**TASK A:** In the discussion comparing RQL and DQL, what does RQL have its roots in?
**TASK B:** Name every query language mentioned in the discussion comparing RQL and DQL.
**TASK C:** Continue the discussion comparing RQL and DQL from the point where it stops.

2. Regarding the BNF definition of RQL and the comment about RQL
beeing too liberal or too unconstrained to be useful, one must keep in
mind that functional composition is NOT unconstrained due to RDF/RQL
typing. Also, something that may not be apparent from RQL's BNF
definition is that RQL has its roots in OQL and the ODMG-93
standard. RQL has a formal model as well as a well-specified set of
constraints and typing that define precisely valid compositions of RQL
queries (e.g., grouping using nested queries on the select clause).
Note that the 98% (no universal quantifiers) of RQL functionality has
been implemented in our Institution and a Web interface to ICS-FORTH
RQL Interpreter is available at: http://139.91.183.30:8999/RQLdemo/.
In this demo you can execute queries of varying complexity that are
required by the Semantic Web applications we are involved in.

>The full BNF for RQL, as given at
>http://139.91.183.30:9090/RDF/RQL/bnf.html, seems far too unconstrained
>to be useful, and I cannot determine how much of the full language is
>being implemented in the systems under development.   Given that caveat,
>................
>

3. Absence of "query premises" in RQL: Obviously the goals of a language
like RQL and DQL 0.1 are different.  DQL would probably be very well-suited
for some types of reasoning tasks (such as hypothetical reasoning), but what
is new here? Aren't description logics any good for that?

> * Query Premise: a DAML+OIL KB that is effectively asserted to the
>queried KB for the duration of the query.  It is to contain assumptions
>particular to the current query.  There is nothing corresponding to a
>query premise in RQL.  A query premise seems important in that it allows
>a query to hypothesize an object (e.g., "if Foo is a Person with two
>male siblings ?") and then ask questions about that hypothesized object.

4. Abscence of nesting in DQL: even if Boolean constraints are included
in a DQL query pattern, nested expressions are excluded, and so will be
aggregates.

>There is nothing in DQL 0.1 corresponding to the RQL Select clause.  A
>binding for each query variable is included in an answer and the
>bindings are in an unspecified order.  Adding a Select clause to DQL
>that, for example, specifies a pattern in the form of an s-expression
>containing some or all of the query variables so that each answer is an
>instance of that pattern, appears to be a nonproblematic modular
>addition.

5. One can argue for the usefulness of being able to distinguish
"proper" instances or "direct" subclasses, but what seems to be more
important is the ability to express in a closed query form transitive
properties. BTW what you mean about non-monotonic queries?

**COLLECTED MATERIAL:**

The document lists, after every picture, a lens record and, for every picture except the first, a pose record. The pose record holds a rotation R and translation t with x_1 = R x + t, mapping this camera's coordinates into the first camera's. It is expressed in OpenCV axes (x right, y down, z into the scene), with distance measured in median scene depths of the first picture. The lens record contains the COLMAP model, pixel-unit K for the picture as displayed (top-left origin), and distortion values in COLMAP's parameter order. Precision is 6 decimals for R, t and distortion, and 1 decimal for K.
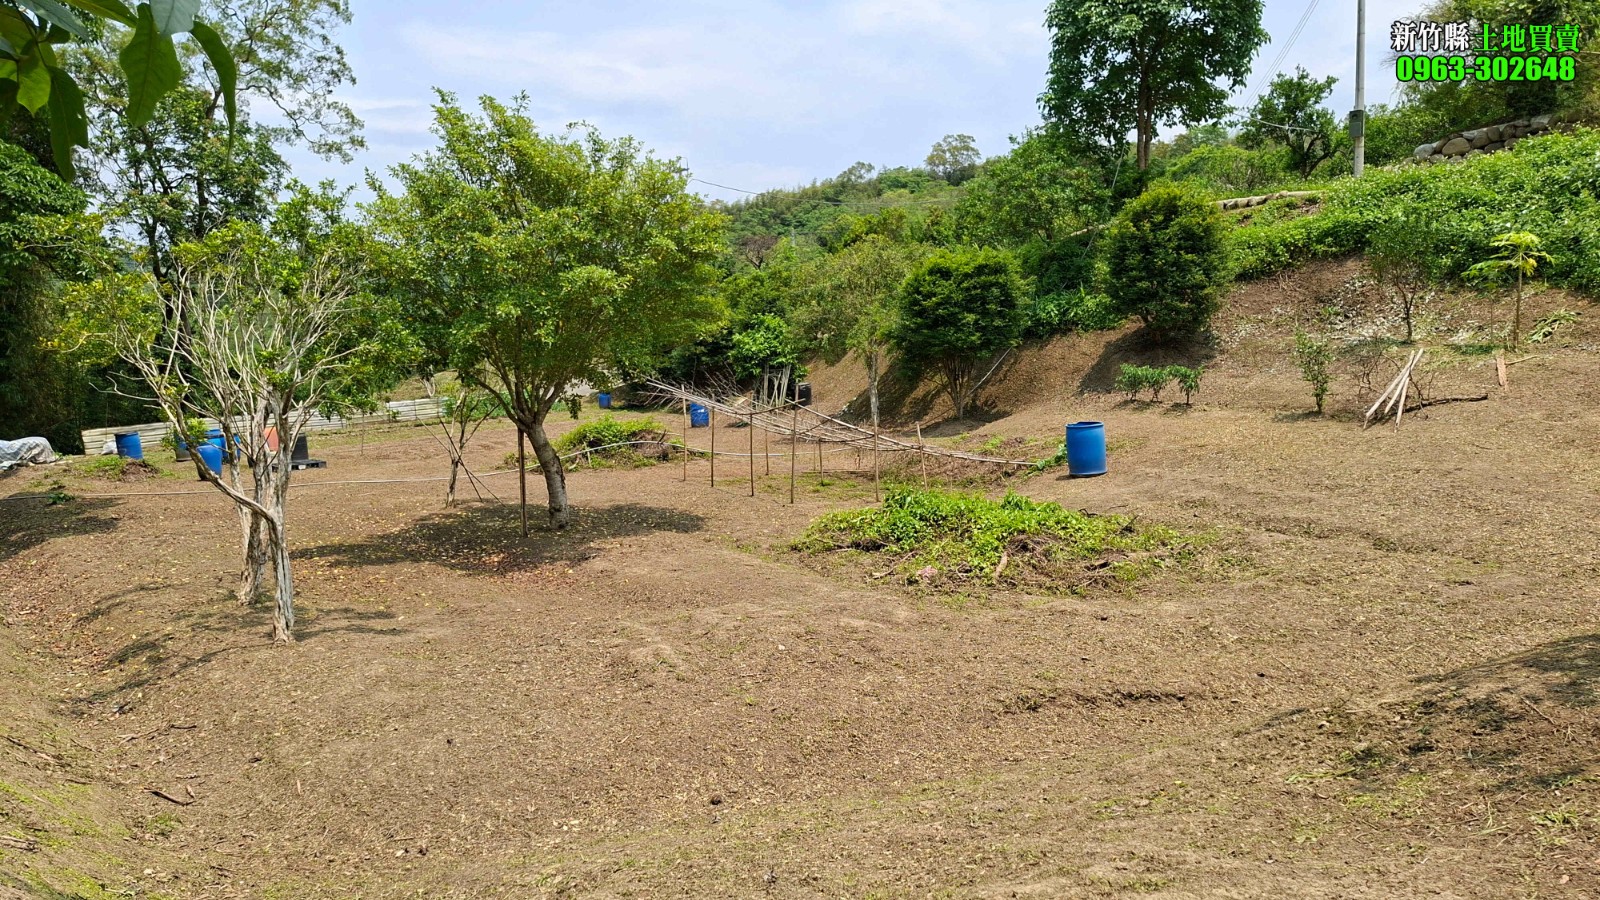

**WRITTEN ANSWER A:** OQL and the ODMG-93 standard.

**WRITTEN ANSWER B:** RQL, OQL, DQL (DQL 0.1)

**WRITTEN ANSWER C:**
>A significant difference between RQL and DQL 0.1 is the difference
>between the expressive power of DQL's Query Pattern and RQL's From
>clause.  DQL allows only conjunctions of RDF statements, whereas RQL
>allows disjunctions and negations in addition to conjunctions.  In
>addition, RQL's From clause enables asking non-monotonic queries whose
>answers depend on the explicit sentences in the source knowledge base.
>In particular, one can ask for the "Proper" instances of a class C,
>meaning instances that are not also instances of any subclass of C, and
>the "Direct" subclasses of a class C, meaning those subclasses that are
>not also subclasses of any known subclass of C.  Analogously, one can
>also ask for the "Proper" values of a property at a subject and the
>"Direct" subproperties of a property.  My opinion is that we do not want
>to include these notions of "Proper" and "Direct" in DQL, but that we
>may want to expand the query pattern to include specification of
>disjunctions and negations of RDF statements.

6. Last but not least, the Sesame implementation is not the only RQL
implementation available. Sesame actually implements a subset of RQL
(no nested queries, set operations and typing).  RDFSuite is a suite
of tools for RDF metadata management including VRP (validating RDF
parser), RSSDB (a performant and scalable RDF store) and an RQL
interpreter. Online demo and more information (including papers on RQL
and RDFSuite (model, typing system, bnf, performance comparisons
etc.)) can be accessed at: http://139.91.183.30:9090/RDF.

Best Regards

Vassilis Christophides
and
Dimitris Plexousakis

PS: For a comparison between RQL and XQuery see the slides of our
presentation in the NSF-EU Workshop on the Semantic Web
(http://barbara.inrialpes.fr/swsw/slides/christophides/)

- -------------------------------------------------------------------
From: Richard Fikes (fikes@ksl.stanford.edu)
Date: 09/24/01

 Next message: Richard Fikes: "Information Exchanged During Query-Answering"

    Previous message: Peter F. Patel-Schneider: "url for w3c validation"
    Next in thread: Peter F. Patel-Schneider: "Re: DAML+OIL Query Language
and RQL"
    Reply: Peter F. Patel-Schneider: "Re: DAML+OIL Query Language and RQL"
    Reply: Frank van Harmelen: "Re: DAML+OIL Query Language and RQL"
    Messages sorted by: [ date ] [ thread ] [ subject ] [ author ]
    Mail actions: [ respond to this message ] [ mail a new topic ]



I agreed to provide to the committee a more easily understandable
description of the straw man proposal for representing queries to
DAML+OIL knowledge bases and the results of such queries, and to compare
the proposal to RQL.  Doing a detailed and complete comparison with RQL
would take substantial time, and I am not convinced such a comparison
would be worthwhile.  What Yulin Li (the graduate student who is working
with me on DAML+OIL query answering) and I have done in this message is
to provide a summary comparison with RQL and to make what will hopefully
be sufficient additional commentary on the straw man proposal to enable
the committee to move forward.

First of all, let's say that we are designing DQL, a DAML+OIL Query
Language, and that the straw man proposal is version 0.1 of DQL.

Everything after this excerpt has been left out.